Bon, il y a un lien statistique entre la taille de la commune et l'abstention. Et alors ? Corrélation n'est pas raison. Du reste, il faudrait déjà examiner à quoi correspond la notion de commune ou de village. Ce sont des subdivisions administratives qui dépendent donc d'un choix politique. Les élections locales sont-elles identiques au frontières des "villes" ? etc. De toute manière, ce lien n'explique rien ? Quel est le mécanisme sous-jacent, pour autant qu'il existe et que l'on pas seulement affaire à une corrélation fallacieuse. Que les physiciens fassent leur travail, les sociologues, les démographes, les politologues feront le leur.
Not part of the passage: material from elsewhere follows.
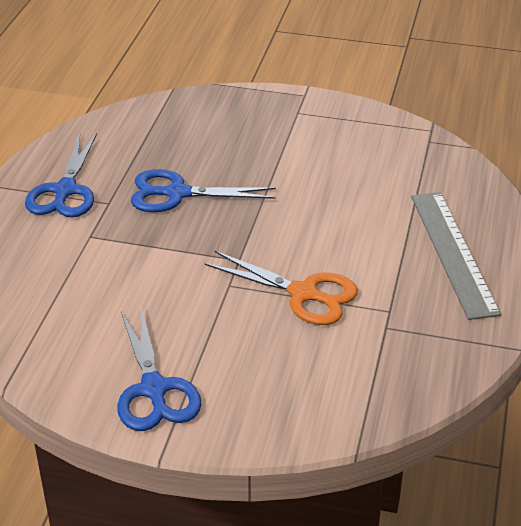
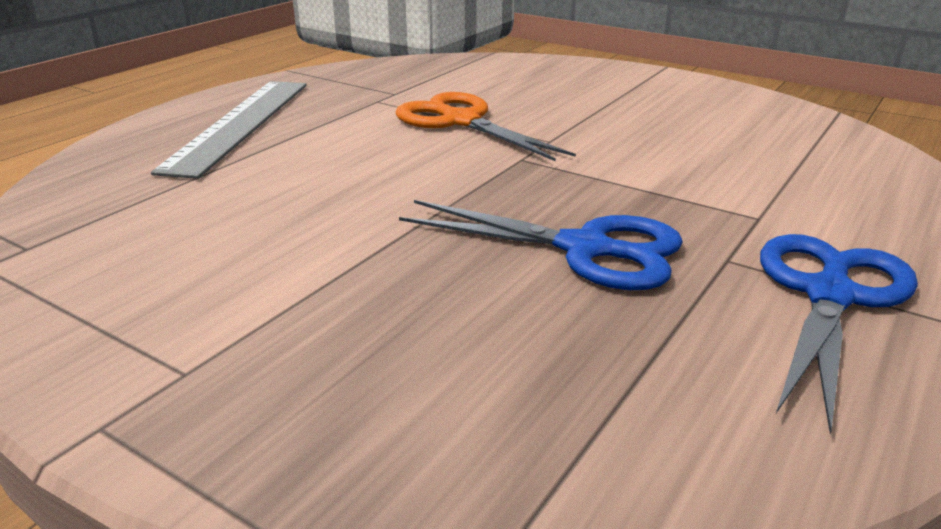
camera: 160 degrees left, 10 degrees down
(154, 389) = (667, 91): blue scissors -> none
Je vous trouve bien peu constructif, Monsieur. La relation---qui n'a rien de statistique, mais soit---montre qu'au-delà des raisons socio-économiques souvent (et à raison) invoquées pour expliquer l'abstention, il y a une raison structurelle au nombre de votants: la taille de la commune. Maintenant, si au lieu de vous placer dans une démarche d'opposition systématique vous preniez le temps de lire l'article dont il est question et de le comprendre, vous verriez que ce résultat a une grande importance pour les études en sciences sociales: l'effet systématique de la taille de la commune, qui n'a pas été décompté dans les études précédentes Pas besoin de couper les cheveux en quatre (faire diversion?) avec la notion de commune/ville... la relation est là, incontestable empiriquement. D'ailleurs, encore une fois, si vous aviez pris le temps de lire l'article, vous verriez que c'est la notion de circonscription qui est importante ici, et donc de commune pour les élections municipales. Quand au mécanisme explicatif, je vous renvoie à l'article, que vous n'avez manifestement pas lu. Je ne vois pas selon quel principe les physiciens n'auraient pas le droit d'étudier les systèmes sociaux économiques? On ne prétend pas se substituer, mais apporter un nouveau point de vue. En tout cas, ça fonctionne bien et l'on obtient des résultats originaux, que vous le souhaitiez ou non.